Well-known actors have grabbed most of the media attention surrounding recent New York productions of Happy Days (Lea DeLaria) and Endgame (Tony Roberts), but it’s the directors who have had the most difficult jobs in reviving the plays of Samuel Beckett. The playwright left explicit instructions on how he wanted his works to be staged, and a director must follow his words to the letter while still somehow finding ways to surprise the audience.
What happens when such a work becomes a classic? How can a director breathe life into so familiar a play prescribed within such rigid parameters? Charlotte Moore, whose production of Endgame is currently playing at the Irish Repertory Theatre, lets the poetry, bleakness, and occasional whimsy of the original script speak for themselves.
It would be hard to find a more reverent and skillful presentation of this work. Set designer Hugh Landwehr renders the post-apocalyptic environment faithfully; as expected, there are two garbage cans, a kingly throne for Hamm, and two windows upstage center. All of the actors have the same peculiar quirks and impediments: Hamm (Tony Roberts) cannot move from his chair; Clov (Adam Heller) cannot sit, and his atrophied legs force him to limp; Hamm’s parents, Nagg (Alvin Epstein) and Nell (Kathryn Grody), live out the remaining years of their long marriage in the dumps — literally.
I believe there is only one bit of staging in this production that isn’t directly called for in the script: At the very beginning, the director has Clov drop the curtain surrounding the theater’s thrust stage. This device immediately establishes the self-conscious tone of the evening and sets up Clov as a servant. Shortly after the play begins, Clov considers leaving his immobile master but can’t quite muster the courage to do so. Nagg and Nell have the opposite dilemma: They’re trapped inside trash bins and cannot find the strength to move closer together. The most they can do, after a ridiculous amount of effort, is knock on each other’s tins.
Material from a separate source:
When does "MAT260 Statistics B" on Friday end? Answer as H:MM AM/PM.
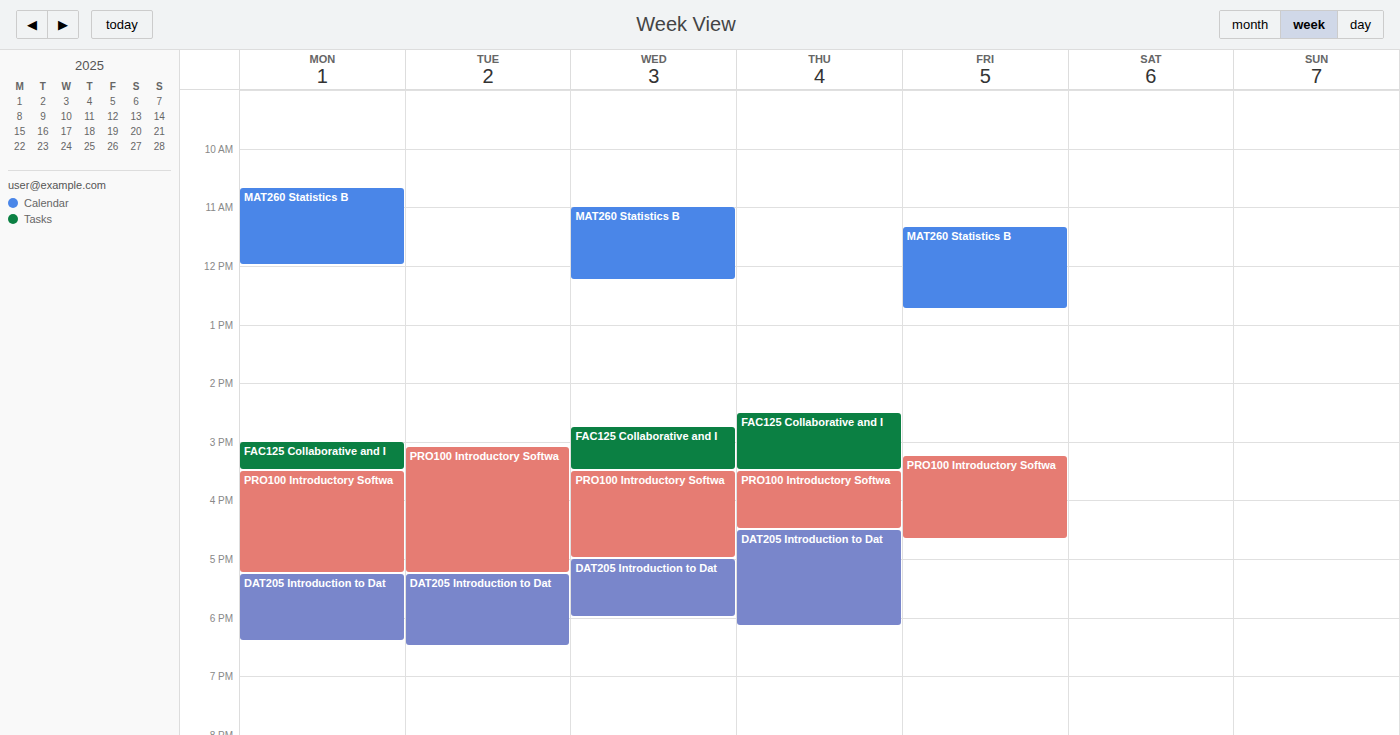
12:45 PMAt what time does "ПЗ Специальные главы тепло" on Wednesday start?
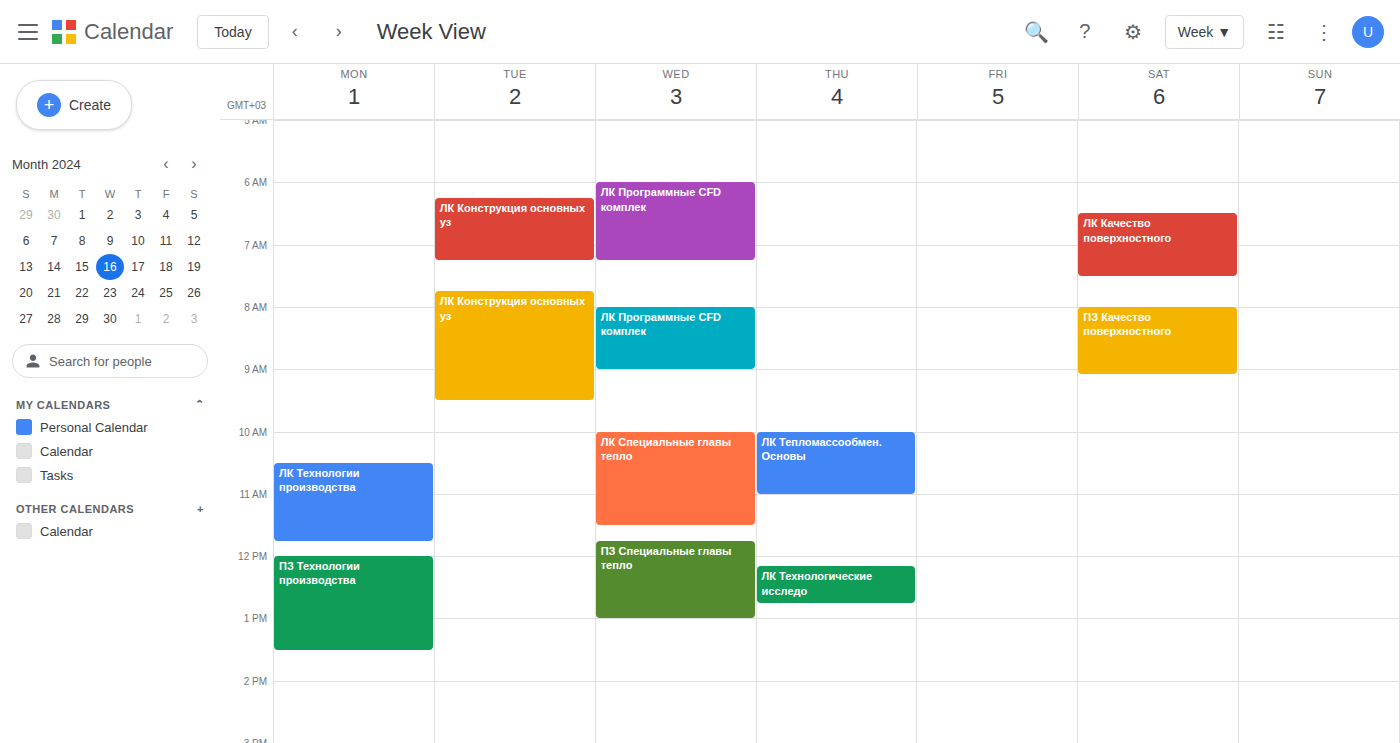
11:45 AMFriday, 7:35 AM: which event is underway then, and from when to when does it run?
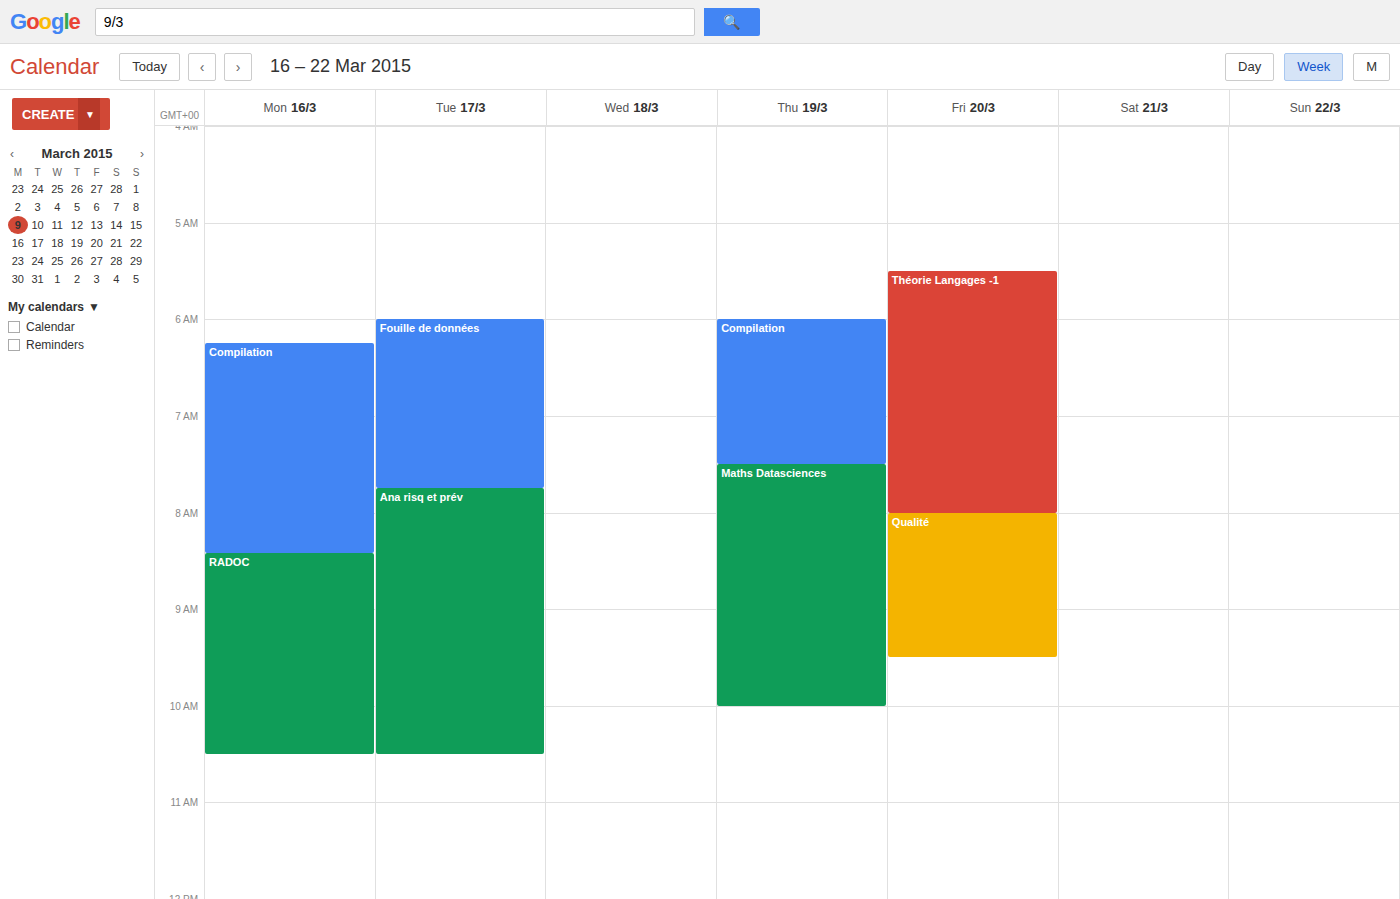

The environment is inhospitable to life. When Hamm senses a bug crawling offstage, he commands Clov to kill it “or it’ll die!” Their most pressing concern is that creatures outside the house will procreate and continue the miserable cycle of life. (It’s probably unnecessary to point out that Beckett battled depression throughout his life.) But, all things considered, the play is often bitterly funny, written in a vaudevillian style that this production captures well. In the words of Nell, after she has managed to lift her head from her bin: “Nothing is funnier than unhappiness.”
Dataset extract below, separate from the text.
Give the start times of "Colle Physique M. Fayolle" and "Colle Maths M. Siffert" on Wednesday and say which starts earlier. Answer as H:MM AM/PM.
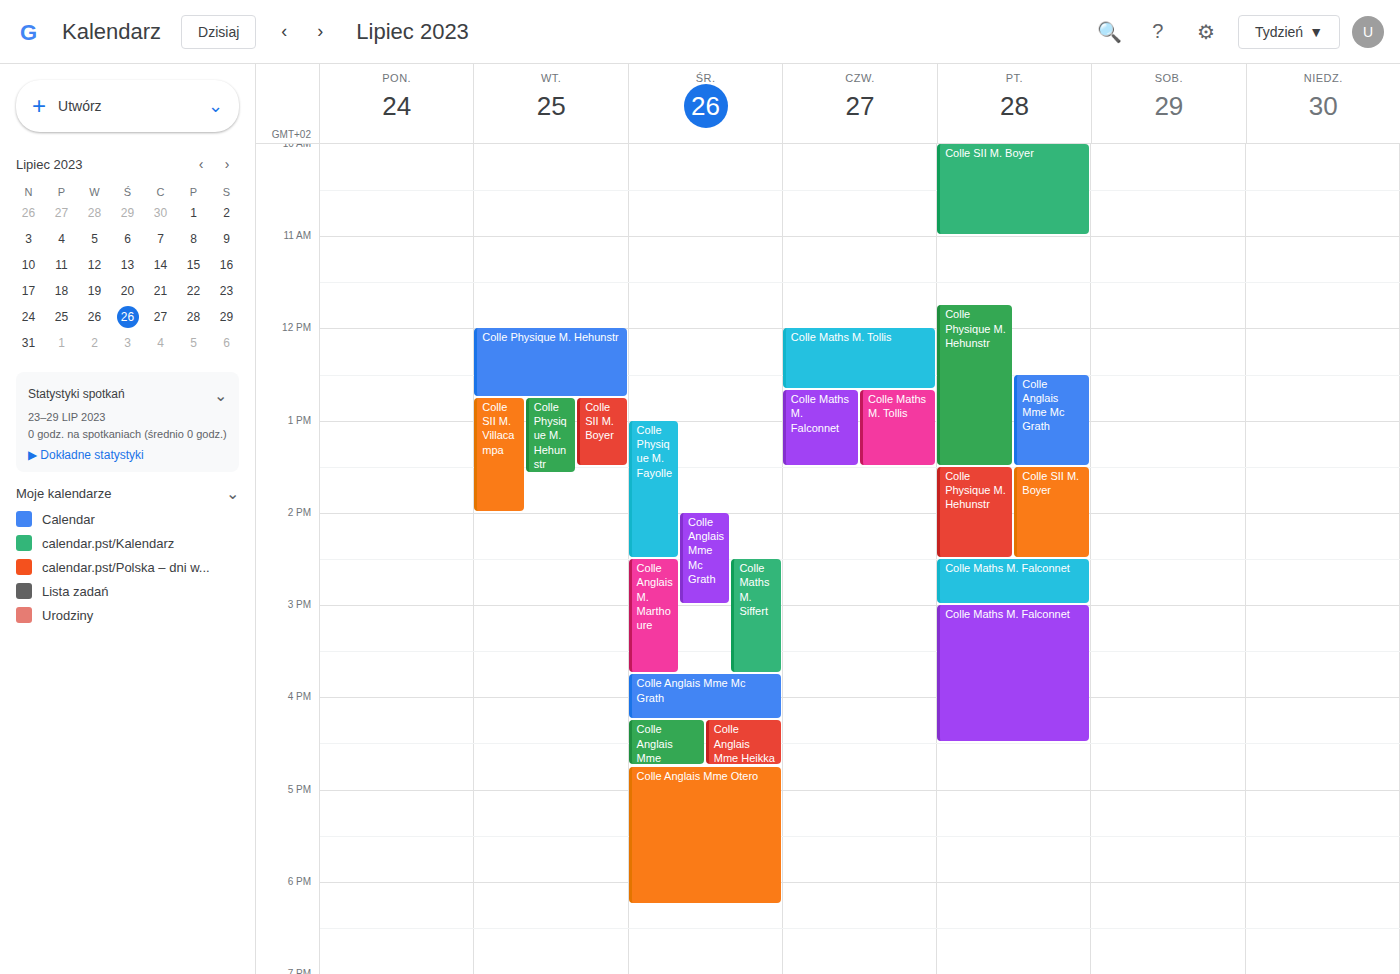
"Colle Physique M. Fayolle" 1:00 PM; "Colle Maths M. Siffert" 2:30 PM."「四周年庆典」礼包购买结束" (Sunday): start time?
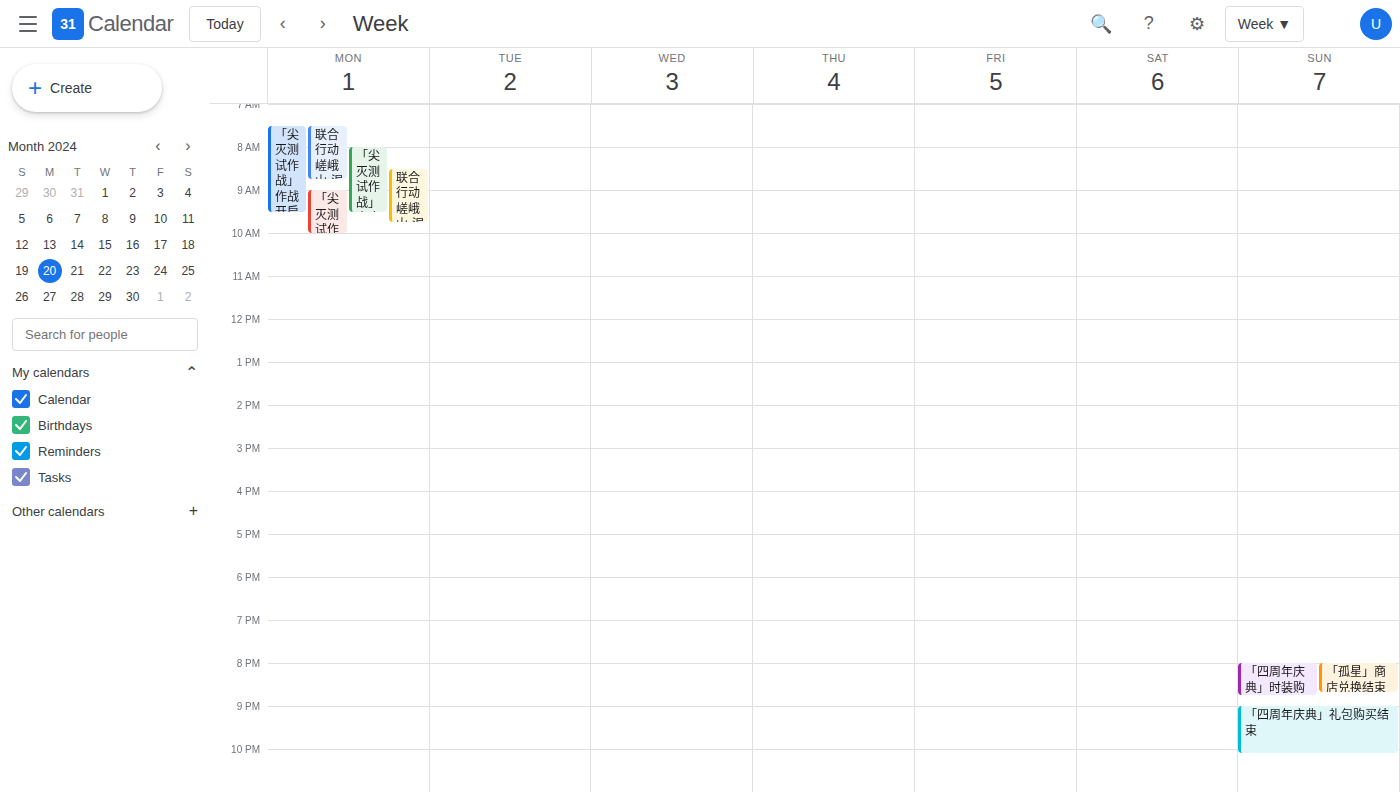
21:00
Roberts, a seasoned stage actor who is best known for his roles in several Woody Allen films, makes a surprisingly commanding Hamm. His version of the character is an ailing king: He occupies his throne with gravity, shouting orders to his servant with equal amounts of authority and, ultimately, impotence. Adam Heller has a look of almost cosmic weariness as Clov, and his gait is equal parts Richard III and Quasimodo. Alvin Epstein, who was in the original American production of Endgame as Clov, and Kathryn Grody are incredibly winning as the old couple. Epstein gives Nagg a hilarious facial tic that makes him look like he’s perpetually gumming an ice cube or a piece of soaked bread.
The Irish Rep has included Samuel Beckett in its current season because the playwright was born near Dublin, but his writings largely reflect his years in France. Most academics place him in the existentialist movement along with such scribes as Jean-Paul Sartre and Eugene Ionesco. Endgame is a timeless work, and Charlotte Moore’s take on it is very worthwhile.